Fabrication of Monetite by a Controlled Phase Transformation of Three Dimensionally Printed Calcium Sulfate Construct

Abstract

M onetite is one of the calcium phosphates that has been used for bone regeneration and repair. Comparing to the widely used hydroxyapatite, monetite displayed greater resorption at physiological pH and could induce osteoclast resorption. Fabrication of a shape-customizable monetite construct by using a powder-based three dimensional printing (3DP) technique in combination with a phase transformation at low temperature was studied. Phase transformation of 3D printed calcium sulfate-based sample was carried out in 1M disodium hydrogen phosphate solution at pH5. Various processing parameters were then varied including temperatures (37 oC, 65 oC and 100 oC), sample weight to solution volume ratios (1:20, 1:30, 1:40 and 1:50) and soaking periods (24 h, 48 h, 72 h, 96 h and 120 h). It was found that a temperature of 100 oC, a sample weight to volume ratio of 1:50 and a time greater than 48 h were needed to fully transform the as-printed sample to monophasic monetite without causing the destruction of the structure or the incomplete transformation.

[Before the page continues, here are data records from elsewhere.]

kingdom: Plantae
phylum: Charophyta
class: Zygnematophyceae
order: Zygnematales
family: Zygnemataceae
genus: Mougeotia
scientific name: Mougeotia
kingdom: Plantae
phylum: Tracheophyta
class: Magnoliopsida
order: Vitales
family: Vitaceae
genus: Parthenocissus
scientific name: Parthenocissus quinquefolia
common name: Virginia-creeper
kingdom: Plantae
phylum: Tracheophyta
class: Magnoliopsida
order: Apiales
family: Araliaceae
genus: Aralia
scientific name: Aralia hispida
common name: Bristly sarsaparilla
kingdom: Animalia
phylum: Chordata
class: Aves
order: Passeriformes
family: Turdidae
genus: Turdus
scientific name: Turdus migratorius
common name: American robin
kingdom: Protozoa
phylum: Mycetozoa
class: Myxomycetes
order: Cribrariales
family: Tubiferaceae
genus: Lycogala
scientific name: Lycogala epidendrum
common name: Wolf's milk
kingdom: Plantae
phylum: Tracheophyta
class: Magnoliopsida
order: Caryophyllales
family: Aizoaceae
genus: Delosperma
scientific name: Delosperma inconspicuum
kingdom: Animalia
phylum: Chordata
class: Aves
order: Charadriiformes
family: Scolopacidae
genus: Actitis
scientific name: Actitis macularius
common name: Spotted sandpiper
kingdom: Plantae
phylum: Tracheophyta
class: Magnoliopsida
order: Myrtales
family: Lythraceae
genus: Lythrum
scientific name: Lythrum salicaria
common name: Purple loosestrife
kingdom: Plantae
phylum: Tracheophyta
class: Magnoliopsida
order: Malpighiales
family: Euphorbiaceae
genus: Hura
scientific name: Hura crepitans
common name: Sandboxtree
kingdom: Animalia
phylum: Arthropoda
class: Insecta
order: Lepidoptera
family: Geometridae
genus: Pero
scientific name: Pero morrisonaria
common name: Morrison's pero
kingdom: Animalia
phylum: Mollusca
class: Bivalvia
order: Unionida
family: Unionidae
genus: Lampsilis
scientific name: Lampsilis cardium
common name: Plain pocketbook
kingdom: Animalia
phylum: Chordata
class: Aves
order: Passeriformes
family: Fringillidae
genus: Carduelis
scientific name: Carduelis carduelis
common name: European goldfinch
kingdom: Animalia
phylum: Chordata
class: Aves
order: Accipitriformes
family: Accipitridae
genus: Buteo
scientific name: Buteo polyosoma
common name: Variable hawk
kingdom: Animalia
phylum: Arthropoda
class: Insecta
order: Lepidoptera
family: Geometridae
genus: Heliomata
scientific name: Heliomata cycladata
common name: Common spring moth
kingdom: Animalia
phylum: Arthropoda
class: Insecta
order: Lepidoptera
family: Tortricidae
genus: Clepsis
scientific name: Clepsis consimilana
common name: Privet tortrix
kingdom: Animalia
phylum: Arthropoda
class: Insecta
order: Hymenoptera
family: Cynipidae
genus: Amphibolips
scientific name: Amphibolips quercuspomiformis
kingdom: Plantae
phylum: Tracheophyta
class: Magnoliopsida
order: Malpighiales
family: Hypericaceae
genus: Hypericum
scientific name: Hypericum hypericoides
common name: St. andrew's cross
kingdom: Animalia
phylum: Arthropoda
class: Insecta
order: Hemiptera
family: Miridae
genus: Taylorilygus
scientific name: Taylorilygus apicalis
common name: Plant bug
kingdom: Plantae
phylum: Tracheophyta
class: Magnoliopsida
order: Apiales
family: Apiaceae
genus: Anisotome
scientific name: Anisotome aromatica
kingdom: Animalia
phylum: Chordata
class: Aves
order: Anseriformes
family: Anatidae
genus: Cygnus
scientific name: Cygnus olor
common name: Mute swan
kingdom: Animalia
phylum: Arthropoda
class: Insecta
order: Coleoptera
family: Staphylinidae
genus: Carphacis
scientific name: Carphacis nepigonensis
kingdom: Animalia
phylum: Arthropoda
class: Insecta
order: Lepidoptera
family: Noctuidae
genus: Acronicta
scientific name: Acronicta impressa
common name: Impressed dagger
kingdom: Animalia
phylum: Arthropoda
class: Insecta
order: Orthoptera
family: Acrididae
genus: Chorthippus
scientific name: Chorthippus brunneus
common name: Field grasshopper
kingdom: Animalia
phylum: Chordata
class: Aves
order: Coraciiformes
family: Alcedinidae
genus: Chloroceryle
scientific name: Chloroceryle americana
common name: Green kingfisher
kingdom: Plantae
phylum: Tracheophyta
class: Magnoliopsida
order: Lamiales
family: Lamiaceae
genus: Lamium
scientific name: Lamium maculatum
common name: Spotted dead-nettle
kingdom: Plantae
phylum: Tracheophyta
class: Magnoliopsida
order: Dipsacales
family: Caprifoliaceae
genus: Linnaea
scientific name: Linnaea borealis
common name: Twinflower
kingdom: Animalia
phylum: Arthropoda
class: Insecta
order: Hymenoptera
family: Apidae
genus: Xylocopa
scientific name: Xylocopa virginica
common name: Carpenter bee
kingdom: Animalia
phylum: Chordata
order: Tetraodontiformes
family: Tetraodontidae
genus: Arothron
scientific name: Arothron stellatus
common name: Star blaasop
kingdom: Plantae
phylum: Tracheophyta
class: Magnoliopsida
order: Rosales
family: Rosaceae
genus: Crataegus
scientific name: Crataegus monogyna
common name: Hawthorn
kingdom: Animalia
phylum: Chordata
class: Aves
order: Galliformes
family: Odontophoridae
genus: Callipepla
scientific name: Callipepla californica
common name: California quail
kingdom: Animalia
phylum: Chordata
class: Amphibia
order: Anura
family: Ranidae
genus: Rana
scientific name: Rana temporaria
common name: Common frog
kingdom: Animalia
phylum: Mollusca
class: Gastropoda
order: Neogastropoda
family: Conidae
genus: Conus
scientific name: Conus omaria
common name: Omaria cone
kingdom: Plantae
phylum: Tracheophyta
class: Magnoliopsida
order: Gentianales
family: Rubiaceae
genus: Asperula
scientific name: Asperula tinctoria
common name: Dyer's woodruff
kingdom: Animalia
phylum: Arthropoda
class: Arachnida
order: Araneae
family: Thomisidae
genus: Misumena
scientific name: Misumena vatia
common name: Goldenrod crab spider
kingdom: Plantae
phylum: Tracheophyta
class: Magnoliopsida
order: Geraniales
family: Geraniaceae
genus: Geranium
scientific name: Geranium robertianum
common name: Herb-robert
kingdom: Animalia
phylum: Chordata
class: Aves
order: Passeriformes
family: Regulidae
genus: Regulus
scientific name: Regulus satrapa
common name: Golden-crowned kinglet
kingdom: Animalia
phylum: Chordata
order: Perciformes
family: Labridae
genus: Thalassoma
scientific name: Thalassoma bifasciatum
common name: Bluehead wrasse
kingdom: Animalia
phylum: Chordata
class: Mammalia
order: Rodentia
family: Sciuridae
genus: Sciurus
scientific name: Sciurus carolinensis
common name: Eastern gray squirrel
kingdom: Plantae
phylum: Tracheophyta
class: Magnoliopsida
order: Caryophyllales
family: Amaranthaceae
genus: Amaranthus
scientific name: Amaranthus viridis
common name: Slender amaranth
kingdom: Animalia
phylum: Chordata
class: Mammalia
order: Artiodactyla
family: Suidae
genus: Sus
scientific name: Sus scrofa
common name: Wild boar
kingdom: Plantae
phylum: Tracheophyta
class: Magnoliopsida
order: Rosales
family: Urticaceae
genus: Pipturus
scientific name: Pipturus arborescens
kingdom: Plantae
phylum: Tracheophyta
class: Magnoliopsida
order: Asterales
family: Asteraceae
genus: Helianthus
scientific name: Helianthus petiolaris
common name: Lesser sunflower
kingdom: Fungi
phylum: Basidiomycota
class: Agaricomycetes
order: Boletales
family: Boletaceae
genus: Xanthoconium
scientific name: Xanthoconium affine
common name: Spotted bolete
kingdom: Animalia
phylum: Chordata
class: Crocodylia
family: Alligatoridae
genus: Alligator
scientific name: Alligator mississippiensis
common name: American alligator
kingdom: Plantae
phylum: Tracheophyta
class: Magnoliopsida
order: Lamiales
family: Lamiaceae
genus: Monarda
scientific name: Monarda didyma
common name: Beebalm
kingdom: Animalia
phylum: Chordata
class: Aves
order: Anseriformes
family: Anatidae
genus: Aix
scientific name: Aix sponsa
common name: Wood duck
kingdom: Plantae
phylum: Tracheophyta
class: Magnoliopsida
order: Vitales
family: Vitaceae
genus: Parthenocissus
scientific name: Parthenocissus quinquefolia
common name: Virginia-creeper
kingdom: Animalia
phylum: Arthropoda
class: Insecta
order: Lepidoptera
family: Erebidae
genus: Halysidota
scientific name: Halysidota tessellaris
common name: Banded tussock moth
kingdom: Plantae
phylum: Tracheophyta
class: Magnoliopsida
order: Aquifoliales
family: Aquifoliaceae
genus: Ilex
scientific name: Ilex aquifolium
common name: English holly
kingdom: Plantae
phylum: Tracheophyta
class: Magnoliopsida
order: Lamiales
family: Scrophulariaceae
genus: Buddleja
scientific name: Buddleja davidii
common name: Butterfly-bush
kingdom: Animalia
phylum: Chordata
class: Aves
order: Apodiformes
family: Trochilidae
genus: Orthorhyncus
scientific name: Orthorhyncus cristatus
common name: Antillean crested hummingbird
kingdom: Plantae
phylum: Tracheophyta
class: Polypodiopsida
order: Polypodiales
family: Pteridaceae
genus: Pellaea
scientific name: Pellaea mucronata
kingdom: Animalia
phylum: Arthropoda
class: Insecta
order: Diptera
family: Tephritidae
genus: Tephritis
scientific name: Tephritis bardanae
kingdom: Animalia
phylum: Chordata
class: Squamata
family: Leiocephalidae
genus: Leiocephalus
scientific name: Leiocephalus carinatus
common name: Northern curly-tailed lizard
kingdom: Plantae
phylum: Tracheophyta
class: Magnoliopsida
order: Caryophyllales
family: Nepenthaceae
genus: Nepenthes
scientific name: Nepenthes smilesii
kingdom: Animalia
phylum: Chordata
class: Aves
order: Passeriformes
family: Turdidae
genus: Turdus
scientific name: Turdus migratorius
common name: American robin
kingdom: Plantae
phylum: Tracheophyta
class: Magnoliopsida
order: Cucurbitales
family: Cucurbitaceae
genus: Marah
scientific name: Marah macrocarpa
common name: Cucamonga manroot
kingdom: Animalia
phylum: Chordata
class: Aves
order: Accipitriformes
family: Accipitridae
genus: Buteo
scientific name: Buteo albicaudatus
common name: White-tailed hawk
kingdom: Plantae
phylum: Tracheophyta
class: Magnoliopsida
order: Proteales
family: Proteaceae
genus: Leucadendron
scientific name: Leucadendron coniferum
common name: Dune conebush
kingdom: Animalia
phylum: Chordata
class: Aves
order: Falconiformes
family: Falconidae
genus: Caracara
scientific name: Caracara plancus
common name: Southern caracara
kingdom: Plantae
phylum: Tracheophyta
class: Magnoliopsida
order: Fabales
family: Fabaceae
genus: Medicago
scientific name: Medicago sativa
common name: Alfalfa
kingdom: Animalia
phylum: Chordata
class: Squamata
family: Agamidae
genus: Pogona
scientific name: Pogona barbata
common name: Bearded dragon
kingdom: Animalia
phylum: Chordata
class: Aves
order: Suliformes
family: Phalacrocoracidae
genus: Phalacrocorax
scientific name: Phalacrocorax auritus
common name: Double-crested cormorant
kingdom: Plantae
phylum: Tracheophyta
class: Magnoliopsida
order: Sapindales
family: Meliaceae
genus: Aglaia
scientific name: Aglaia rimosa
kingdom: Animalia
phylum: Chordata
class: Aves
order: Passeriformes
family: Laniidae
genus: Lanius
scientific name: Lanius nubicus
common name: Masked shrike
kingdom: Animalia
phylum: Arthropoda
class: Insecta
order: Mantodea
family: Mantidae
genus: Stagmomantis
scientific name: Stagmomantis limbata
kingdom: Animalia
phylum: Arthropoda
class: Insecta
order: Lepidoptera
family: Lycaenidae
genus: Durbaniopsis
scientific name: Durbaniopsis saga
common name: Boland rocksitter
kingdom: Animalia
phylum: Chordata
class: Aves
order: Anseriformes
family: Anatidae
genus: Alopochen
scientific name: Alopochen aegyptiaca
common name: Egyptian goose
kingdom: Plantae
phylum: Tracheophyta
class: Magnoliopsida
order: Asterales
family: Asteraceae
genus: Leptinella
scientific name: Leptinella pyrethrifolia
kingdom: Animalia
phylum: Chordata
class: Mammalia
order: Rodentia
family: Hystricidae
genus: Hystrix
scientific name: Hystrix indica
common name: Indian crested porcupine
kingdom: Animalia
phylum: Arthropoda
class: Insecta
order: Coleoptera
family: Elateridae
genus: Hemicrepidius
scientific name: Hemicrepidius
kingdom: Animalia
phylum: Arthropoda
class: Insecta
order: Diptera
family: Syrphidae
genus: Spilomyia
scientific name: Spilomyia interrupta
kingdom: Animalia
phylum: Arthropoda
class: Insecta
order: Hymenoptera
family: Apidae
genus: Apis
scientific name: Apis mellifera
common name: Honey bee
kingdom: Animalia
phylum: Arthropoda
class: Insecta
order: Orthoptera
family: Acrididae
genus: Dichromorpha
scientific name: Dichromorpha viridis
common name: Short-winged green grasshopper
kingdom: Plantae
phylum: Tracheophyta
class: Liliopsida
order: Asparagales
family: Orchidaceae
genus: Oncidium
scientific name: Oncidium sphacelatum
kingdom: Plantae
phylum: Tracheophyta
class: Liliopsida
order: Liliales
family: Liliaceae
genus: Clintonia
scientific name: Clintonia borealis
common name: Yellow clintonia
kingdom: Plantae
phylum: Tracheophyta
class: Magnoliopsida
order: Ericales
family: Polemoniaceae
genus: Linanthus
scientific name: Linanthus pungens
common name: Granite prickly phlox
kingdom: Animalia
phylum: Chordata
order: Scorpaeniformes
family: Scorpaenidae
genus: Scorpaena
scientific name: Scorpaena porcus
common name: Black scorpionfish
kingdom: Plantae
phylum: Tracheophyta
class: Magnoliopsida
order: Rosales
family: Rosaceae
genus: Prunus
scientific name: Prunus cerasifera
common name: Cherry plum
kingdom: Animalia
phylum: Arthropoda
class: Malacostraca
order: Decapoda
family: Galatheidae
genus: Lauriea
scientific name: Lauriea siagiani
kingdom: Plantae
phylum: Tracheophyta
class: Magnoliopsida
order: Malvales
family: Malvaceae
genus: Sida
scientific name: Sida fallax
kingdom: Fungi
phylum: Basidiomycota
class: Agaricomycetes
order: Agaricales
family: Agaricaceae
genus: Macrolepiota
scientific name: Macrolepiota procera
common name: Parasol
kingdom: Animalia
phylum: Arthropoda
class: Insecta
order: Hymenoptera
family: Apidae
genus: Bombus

Consistently, the microstructure of samples changed from rod-like crystals of calcium sulfate to petal-like crystals of monetite during the transformation process. Density, compressive modulus and strength decreased with soaking times during the course of transformation, but they did not further change with times after complete transformation. In vitro resorbability showed that 3D printed resorbed without conversion to other phase and its weight loss and ions release were greater than those of 3D printed hydroxyapatite indicating its greater resorption potential.